We have thoughts on additional details (control messages, data message format, etc) but thought that we should get agreement on the basics first.
Comments on the initial version of this document are captured below:
-
gRPC could be used for the control channel. It's the favored messaging protocol these days and would make it easy to write production as well as test applications. It can actually be quite performant, especially if streaming connections are used.
-
We need to think about a "management" interface to the HA subsystem, to configure operating parameters (e.g. timeouts), perform resets, query states and statistics, etc.

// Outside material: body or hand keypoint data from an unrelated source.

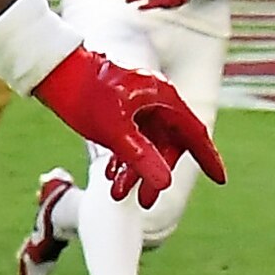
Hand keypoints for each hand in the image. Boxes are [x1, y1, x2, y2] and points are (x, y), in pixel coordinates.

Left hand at [31, 48, 226, 205]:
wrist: (54, 72)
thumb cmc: (86, 96)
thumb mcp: (114, 131)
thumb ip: (140, 157)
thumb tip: (165, 185)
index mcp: (165, 99)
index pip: (194, 133)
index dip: (208, 157)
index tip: (220, 180)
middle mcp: (157, 101)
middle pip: (169, 144)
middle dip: (156, 174)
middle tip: (143, 202)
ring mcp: (139, 105)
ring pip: (148, 145)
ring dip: (135, 170)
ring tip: (116, 194)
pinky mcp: (121, 110)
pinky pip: (132, 139)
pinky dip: (124, 158)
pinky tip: (111, 176)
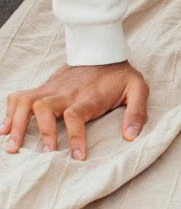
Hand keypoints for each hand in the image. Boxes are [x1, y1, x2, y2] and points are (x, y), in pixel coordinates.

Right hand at [3, 61, 149, 160]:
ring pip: (26, 102)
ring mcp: (51, 89)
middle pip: (44, 107)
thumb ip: (137, 111)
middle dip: (42, 131)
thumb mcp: (138, 88)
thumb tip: (130, 136)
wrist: (104, 51)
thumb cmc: (120, 76)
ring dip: (17, 123)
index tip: (78, 156)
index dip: (76, 136)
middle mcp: (65, 92)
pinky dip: (9, 112)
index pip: (76, 115)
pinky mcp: (44, 88)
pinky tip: (4, 130)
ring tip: (13, 147)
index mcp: (88, 96)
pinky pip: (20, 97)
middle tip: (45, 154)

This then begs the question, "will there be a SAI API to the HA controller?"
-
Presumably a behavioral model could be built which allows the algorithm to be evaluated and simulated at scale, without requiring actual HW targets. (Extra credit: this could even be plugged into e.g. NS3 simulations).
-
We need to think about test & performance criteria, even test techniques. If we pose some requirements, we need to ensure they're testable. This might require extra observability features (streaming internal state & stats updates, above and beyond the presumed management API).
-
We need to think about continuous observability, including a high-fidelity mode (e.g. streaming high-speed updates of the internal states) to be able to judge performance of the HA system in a lab or even live environment.